NorthOfNorth wrote on Dec 3
rd, 2008 at 7:31am:
I’ve been reading excerpts of the collected private letters of Mother Teresa of Calcutta, “Come Be My Light” which reveal that this modern day saint suffered the most profound crisis of faith of any past saints.
She revealed to confidants that far from being in communion with her god, she felt completely abandoned from just after the outset of her mission in 1947.......
.......As we now know, despite this lifelong crisis of faith, she never wavered in her outward demonstrations of love for her god and adherence to the dictates of her beliefs and publicly declared her religious commitment until her death in 1997 at the age of 87.
Having read all this, my feeling is that a dark night of the soul is the very crux of faith, a sine qua non, in that it would not be faith if a god regularly communed with a believer, it would simply be a reasoned response to empirical evidence. Faith is a maintaining of one’s beliefs even in the face of crushing abandonment. How easy would theism be if the believer was to be guaranteed regular corporeal manifestations of a deity. How easy, though, for the one abandoned?

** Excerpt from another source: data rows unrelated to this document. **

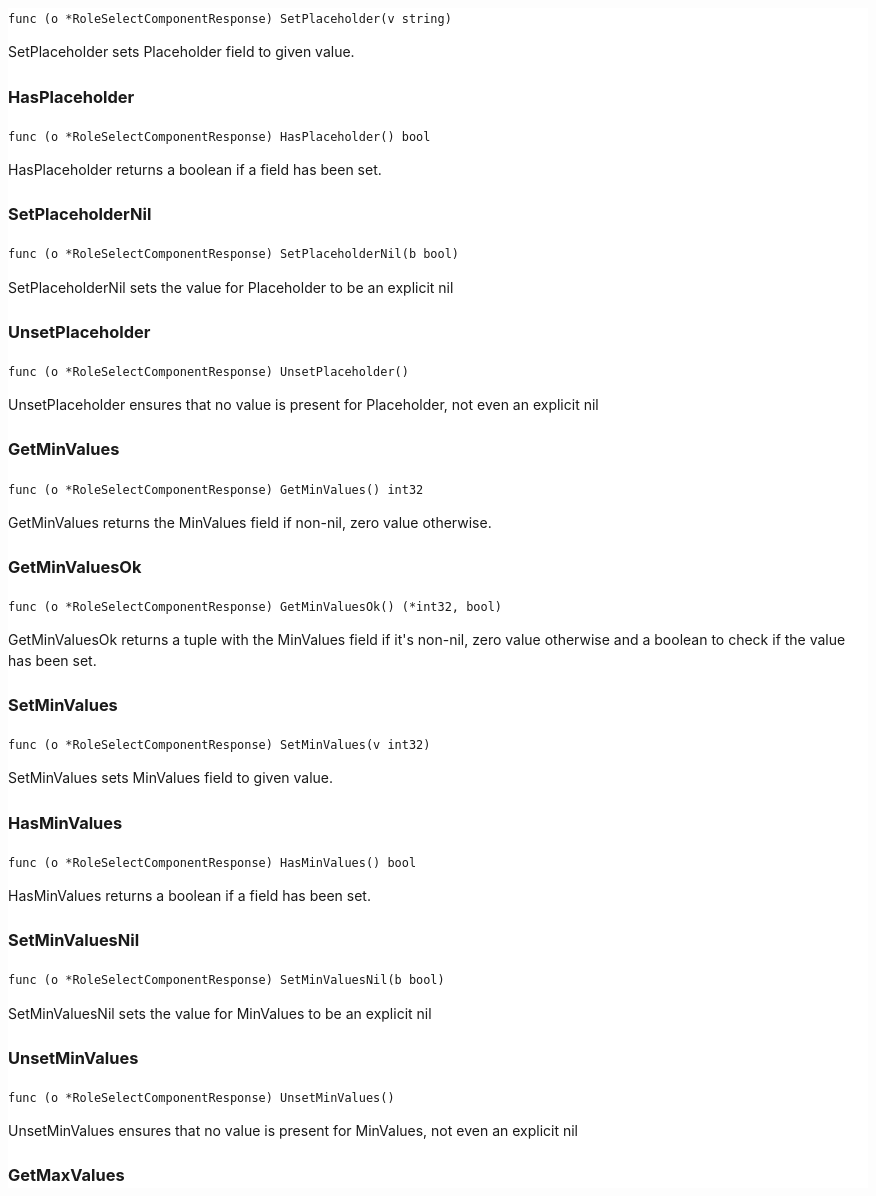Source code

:`func (o *RoleSelectComponentResponse) SetPlaceholder(v string)`

SetPlaceholder sets Placeholder field to given value.

### HasPlaceholder

`func (o *RoleSelectComponentResponse) HasPlaceholder() bool`

HasPlaceholder returns a boolean if a field has been set.

### SetPlaceholderNil

`func (o *RoleSelectComponentResponse) SetPlaceholderNil(b bool)`

 SetPlaceholderNil sets the value for Placeholder to be an explicit nil

### UnsetPlaceholder
`func (o *RoleSelectComponentResponse) UnsetPlaceholder()`

UnsetPlaceholder ensures that no value is present for Placeholder, not even an explicit nil
### GetMinValues

`func (o *RoleSelectComponentResponse) GetMinValues() int32`

GetMinValues returns the MinValues field if non-nil, zero value otherwise.

### GetMinValuesOk

`func (o *RoleSelectComponentResponse) GetMinValuesOk() (*int32, bool)`

GetMinValuesOk returns a tuple with the MinValues field if it's non-nil, zero value otherwise
and a boolean to check if the value has been set.

### SetMinValues

`func (o *RoleSelectComponentResponse) SetMinValues(v int32)`

SetMinValues sets MinValues field to given value.

### HasMinValues

`func (o *RoleSelectComponentResponse) HasMinValues() bool`

HasMinValues returns a boolean if a field has been set.

### SetMinValuesNil

`func (o *RoleSelectComponentResponse) SetMinValuesNil(b bool)`

 SetMinValuesNil sets the value for MinValues to be an explicit nil

### UnsetMinValues
`func (o *RoleSelectComponentResponse) UnsetMinValues()`

UnsetMinValues ensures that no value is present for MinValues, not even an explicit nil
### GetMaxValues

Perhaps Mother Teresa will become a saint twice over. Once for her work with the poorest of the poor and once to cynics for her example of belief in the light of faith even in the face of interminable darkness.
helian,
This is a troubling account to read indeed.
It would seem that this loneliness of Mother Teresa, was her 'burden' in this life.

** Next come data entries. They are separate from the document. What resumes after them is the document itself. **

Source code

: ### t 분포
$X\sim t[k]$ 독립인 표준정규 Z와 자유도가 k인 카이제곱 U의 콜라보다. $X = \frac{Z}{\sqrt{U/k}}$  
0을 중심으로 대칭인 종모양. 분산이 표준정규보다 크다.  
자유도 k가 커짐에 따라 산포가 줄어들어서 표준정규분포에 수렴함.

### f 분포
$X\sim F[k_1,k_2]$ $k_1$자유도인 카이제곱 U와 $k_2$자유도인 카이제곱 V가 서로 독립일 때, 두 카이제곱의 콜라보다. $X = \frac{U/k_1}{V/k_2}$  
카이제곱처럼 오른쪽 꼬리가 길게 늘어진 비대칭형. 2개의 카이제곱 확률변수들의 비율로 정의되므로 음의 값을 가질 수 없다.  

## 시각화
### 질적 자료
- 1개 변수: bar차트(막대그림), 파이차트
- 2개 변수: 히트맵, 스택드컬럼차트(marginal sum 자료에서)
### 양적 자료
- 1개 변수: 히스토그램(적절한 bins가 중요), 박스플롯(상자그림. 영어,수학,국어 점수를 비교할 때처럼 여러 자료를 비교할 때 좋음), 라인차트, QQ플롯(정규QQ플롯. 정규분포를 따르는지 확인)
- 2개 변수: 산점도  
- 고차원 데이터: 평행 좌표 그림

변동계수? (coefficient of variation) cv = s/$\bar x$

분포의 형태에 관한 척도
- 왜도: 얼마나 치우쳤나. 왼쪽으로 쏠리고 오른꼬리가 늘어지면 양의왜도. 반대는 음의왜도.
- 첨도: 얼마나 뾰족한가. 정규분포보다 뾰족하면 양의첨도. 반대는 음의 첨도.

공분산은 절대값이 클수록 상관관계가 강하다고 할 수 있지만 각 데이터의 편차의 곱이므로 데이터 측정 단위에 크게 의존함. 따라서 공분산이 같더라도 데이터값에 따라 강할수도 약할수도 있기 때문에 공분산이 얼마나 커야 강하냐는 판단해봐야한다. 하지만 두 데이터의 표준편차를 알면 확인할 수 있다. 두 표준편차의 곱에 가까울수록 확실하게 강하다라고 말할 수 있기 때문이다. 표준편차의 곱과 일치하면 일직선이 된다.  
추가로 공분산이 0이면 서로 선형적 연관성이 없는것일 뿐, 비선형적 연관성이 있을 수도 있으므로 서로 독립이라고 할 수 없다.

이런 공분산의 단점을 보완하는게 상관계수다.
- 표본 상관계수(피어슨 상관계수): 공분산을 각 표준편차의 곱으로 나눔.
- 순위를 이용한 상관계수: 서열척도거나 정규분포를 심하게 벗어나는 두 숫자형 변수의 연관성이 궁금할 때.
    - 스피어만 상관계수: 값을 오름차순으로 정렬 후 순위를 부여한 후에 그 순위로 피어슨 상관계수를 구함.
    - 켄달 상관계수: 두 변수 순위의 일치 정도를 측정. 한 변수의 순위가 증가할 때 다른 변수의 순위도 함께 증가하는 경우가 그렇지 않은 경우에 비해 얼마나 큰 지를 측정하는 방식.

We all suffer a spiritual loneliness here [i believe].
The tribulation and loneliness of this life affects, and challenges, everyone differently.
I believe God does not abandon those who continue to seek him,
but it can seem that way.
My own belief is that, for the most part, we are here
to experience this life,
and to make choices in our lives.
In this current world our lives are 'created' and 'defined',
through our own choices.
And [i believe that] we come here, to learn,
and to come to understand the consequences of expressing our choices.
And, [mostly] God leaves us to these things [choices in life],
without any intervention.
Why
does God hide himself from us?
If God, is God, and is hiding himself, isn't God playing a 'game' with us [relative to our lives]?
Deceiving us?
So that [being tempted] in this world we will fall into a 'trap'?
Well, there is a saying,
"If you want to learn a man's true character, give him power."And [i believe that] this may be what God is doing, with us.
He lets us, 'get on with it' so to speak, without intervention.
I do believe in an 'interventionist' God, but i believe that he mainly intervenes, in those areas where his plan for the redemption of mankind is involved / affected.
But most of
that work is completed [i believe].
So now,
we live our lives,
and we make our choices, and we suffer 'tribulation' in this life, as is intended.